| Problem statement |
Copy every entry below word for word, omitting the pictures from your copy.

| Entries shown |
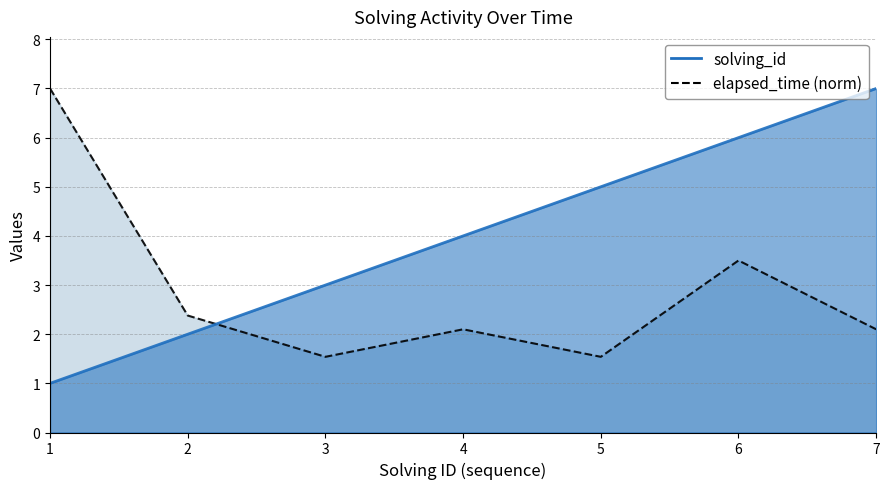

Where do solving_id and elapsed_time first cross each other?

2 and 3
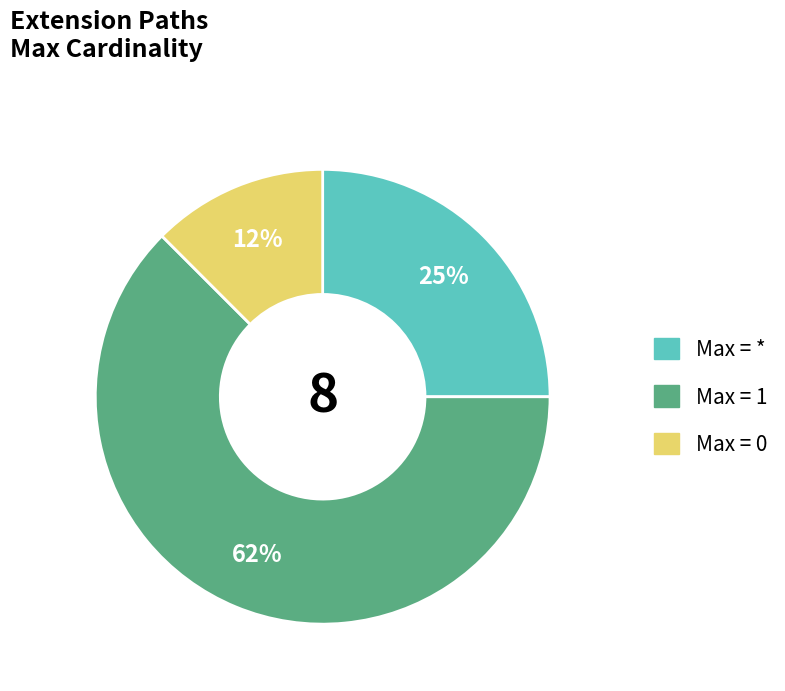

Does any single category account for the majority?

Yes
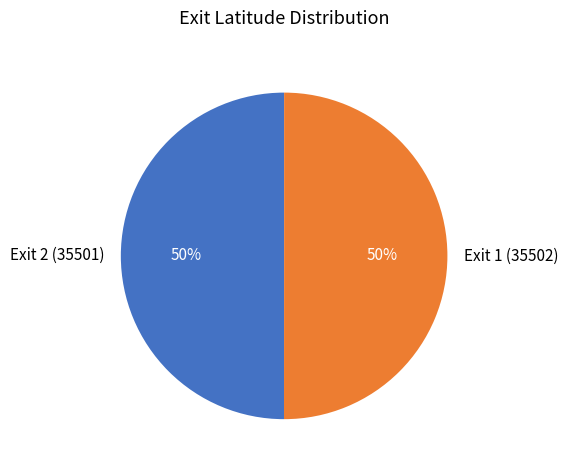

The Exit 1 (35502) slice represents 58% of the pie. True or false?

False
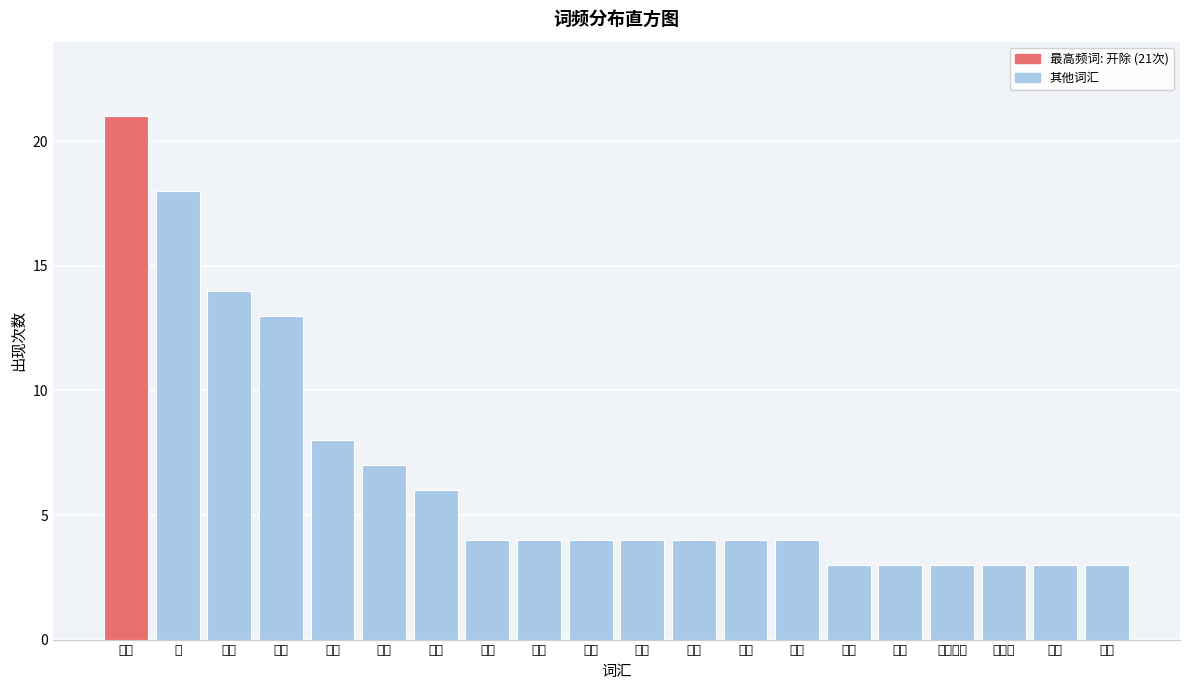

Reading right to left, list all the values displayed in this chart.

茅台=3	常委=3	董事长=3	副总经理=3	委员=3	公路=3	公司=4	责任=4	有限=4	违法=4	违纪=4	严重=4	书记=4	集团=6	贵州=7	党委=8	公职=13	党籍=14	原=18	开除=21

| Output |
Where do solving_id and elapsed_time first cross each other?

2 and 3

Does any single category account for the majority?

Yes

The Exit 1 (35502) slice represents 58% of the pie. True or false?

False

Reading right to left, list all the values displayed in this chart.

茅台=3	常委=3	董事长=3	副总经理=3	委员=3	公路=3	公司=4	责任=4	有限=4	违法=4	违纪=4	严重=4	书记=4	集团=6	贵州=7	党委=8	公职=13	党籍=14	原=18	开除=21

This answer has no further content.